A jak wyglądało twoje przejście z Counter Strike'a do VALORANTA?

Jak VALORANT wychodził, dostałem klucz, pograłem sobie trochę maksymalnie z tydzień. Odpuściłem, bo miałem jeszcze kontrakt z Izako Boars. Nie miałem obligacji, chciałem grać w CS-a. Po historii z IB trochę się poszwędałem po różnych mixach i w międzyczasie pogrywałem w VALORANTA for fun, żeby zabić czas. Feeling strzelania przypominał mi trochę CS-a 1.6, z którego się wywodzę. To był pozytyw dla mnie. Dodatkiem były umiejętności, co też do mnie przemawiało. Było to dla mnie intrygujące, jak będzie to wyglądać w proplayu. Miałem wrażenie, że będzie trudniejsza na tym wyższym poziomie, będzie wymagać większej koordynacji. Obie gry mają swój urok, ale CS jest dla mnie trochę bardziej prostoliniowy. Z jasiem z Zero Tenacity znaliśmy się od dawna i zapytałem go, czy nie chciałby moich usług, że tak powiem. Nie chcieli mnie nawet testować, zagrałem po prostu parę praców. Taka historia trzydniowa.

Wejście w rolę inicjatora było dla ciebie naturalne?

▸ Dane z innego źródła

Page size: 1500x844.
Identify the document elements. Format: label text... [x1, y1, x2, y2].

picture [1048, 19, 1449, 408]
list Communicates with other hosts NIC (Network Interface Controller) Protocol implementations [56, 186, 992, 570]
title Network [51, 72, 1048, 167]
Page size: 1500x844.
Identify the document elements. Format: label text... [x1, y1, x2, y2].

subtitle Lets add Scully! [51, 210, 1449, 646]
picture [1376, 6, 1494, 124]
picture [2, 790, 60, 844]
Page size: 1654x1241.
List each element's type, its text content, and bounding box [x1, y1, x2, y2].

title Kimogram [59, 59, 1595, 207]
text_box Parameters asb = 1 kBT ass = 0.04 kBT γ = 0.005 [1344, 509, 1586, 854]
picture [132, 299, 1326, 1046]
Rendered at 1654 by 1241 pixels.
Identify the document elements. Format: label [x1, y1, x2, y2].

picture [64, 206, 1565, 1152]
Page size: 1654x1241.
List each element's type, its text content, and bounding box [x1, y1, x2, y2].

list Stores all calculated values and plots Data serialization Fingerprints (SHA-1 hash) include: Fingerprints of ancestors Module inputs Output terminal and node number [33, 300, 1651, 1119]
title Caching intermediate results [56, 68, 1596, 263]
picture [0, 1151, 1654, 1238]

Jeśli chodzi o role, na początku w Ownage grałem tylko sentinelami. Granie inicjatorami było trochę wymuszone, bo w Ownage zdaje się nikt nie miał smykałki do tego, ale ja bardzo chętnie do tego podszedłem. Lubiłem Sovę. Nie był to mój pierwszy wybór, ale na pewno drugi.

Zawsze wydawało mi się, że Sova jest intuicyjny. Oglądałem niedawno stream tarika i mówił właśnie, że też totalnie nie potrafi nim grać.

Jest trudny do zmasterowania. Trzeba mieć line'upy, które będą efektywne. To prawda, że Sova jest intuicyjnym agentem, ale trzeba uważać, jak się używa jego umiejętności. Jak zmarnujesz je, to jesteś już bezużyteczny. Trzeba wachlować pomiędzy dronem, strzałami i tak dalej.